Yesterday I was reminded of just how mortal we are. I attended a funeral service for a gentleman that I never got an opportunity to meet. However, it got me so emotional and I wept. I wept for a friend, who in her words, “feared never hearing the voice of her dad ever again”. I wept for a wife who will never get the leadership of her husband after being together over 3 decades. I wept when I realized the deceased was only as young as my parents. My heart broke and my eyes became wet when one by one the family gave their tributes….. This man was obviously loved very much by his family and the void that he has left was evident. They said we sing the hymn ‘It is well’ as the family lay wreaths and I just couldn’t get myself to say those words. At that point in time, it was certainly NOT WELL with my soul.
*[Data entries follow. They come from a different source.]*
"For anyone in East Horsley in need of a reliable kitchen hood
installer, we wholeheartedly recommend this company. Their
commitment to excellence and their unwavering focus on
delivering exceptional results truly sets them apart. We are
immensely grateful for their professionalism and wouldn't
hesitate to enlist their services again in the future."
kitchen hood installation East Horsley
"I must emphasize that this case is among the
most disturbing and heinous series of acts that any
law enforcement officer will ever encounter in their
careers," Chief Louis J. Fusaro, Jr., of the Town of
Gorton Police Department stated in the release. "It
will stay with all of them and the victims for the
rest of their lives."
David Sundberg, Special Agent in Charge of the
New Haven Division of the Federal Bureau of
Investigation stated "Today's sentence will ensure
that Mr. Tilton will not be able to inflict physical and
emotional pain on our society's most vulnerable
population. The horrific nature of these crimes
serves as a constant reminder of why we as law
One man stood to speak. He put things into perspective. He said that the only thing that we should worry about is our relationship with Christ in this land of the dying. Yes, we are in the land of the dying…. Those who die while in Christ are the ones in the land of the living, for they will never die! As for us who are still here, he ‘predicted’ that the probability of us dying in future is 100%. He made us consider what most of us would rather not when he said that who knows, probably he would not even make it home in the evening for he could even trip as he is leaving the pulpit and well…. pass on. It was a sobering reality for me. This reminded me of my most favorite bible verse: Psalm 90:12 – Teach us to number our days aright so that we may gain a heart of wisdom. A verse that daily reminds me what really matters in this life. Well, the man told us to be at peace, my friend’s dad was indeed in a better place, since he had a relationship with Christ. Then they said we sing ‘It is well’ again, and this time I managed to sing. My heart felt lighter. At this point, I even managed a private joke moment. You see, I caught myself applauding alongside everyone else when one Dr. Kizza Besigye was laying a wreath, and the thing is I do not think any of us could really explain why the applause…. maybe because he fights for ‘our’ rights? He also mourns his loved ones? First time to see him in person? I still do not know why I clapped all so enthusiastically. Perhaps it was because he represented the face of resilience and hopefulness. I suppose.
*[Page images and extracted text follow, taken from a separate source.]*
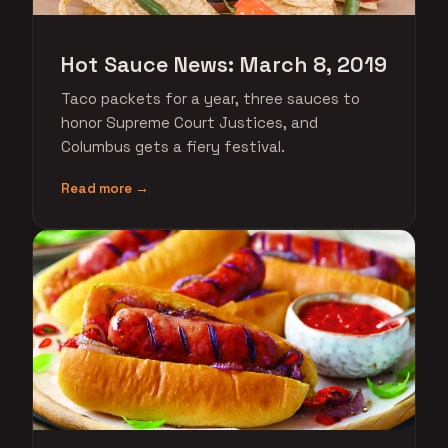
Hot Sauce News: March 8, 2019
Taco packets for a year, three sauces to
honor Supreme Court Justices, and
Columbus gets a fiery festival.
Read more →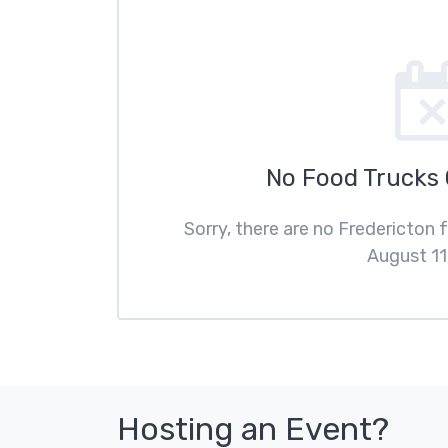
No Food Trucks
Sorry, there are no Fredericton
August 11
Hosting an Event?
Anyway – moving along swiftly. In weddings, ’till death do us part’ is a vow we always think about when we are talking about remaining married for the long haul. However, the other meaning of this is that, there is a 100% chance that we will some day ‘fly away’….. the only twist is, you never know when. This makes me think back to one of the best days of our marriage. Just two days ago, during our morning devotion, Hun re-dedicated his life to Christ. Oh what a joyous day it was, in our house and in Heaven… as the good book says. There is a certain peace that comes with knowing that the people you love will have a mansion next to yours in the pearly estate.
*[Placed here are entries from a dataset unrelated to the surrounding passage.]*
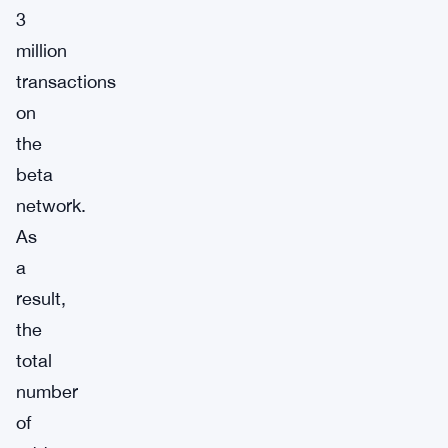
3
million
transactions
on
the
beta
network.
As
a
result,
the
total
number
of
The other thing that we are totally grateful to God for is allowing our lives to be such that we are able to spend insane amount of time with each other. I have heard in other circles, it being called ‘suffocation’, yet for us we seem to enjoy every moment of it. Initially, Hun used to say it was because I was new in Uganda; didn’t know my way around and did not have friends…. I wonder what his ‘excuse’ is now that I can move about by myself and have made a ton of friends. Anyway the point is, when (not if) one day the vow – till death – becomes reality, our hearts will be comforted knowing we got to spend every possible moment with each other.
Life is just but a vapour….. make every moment count!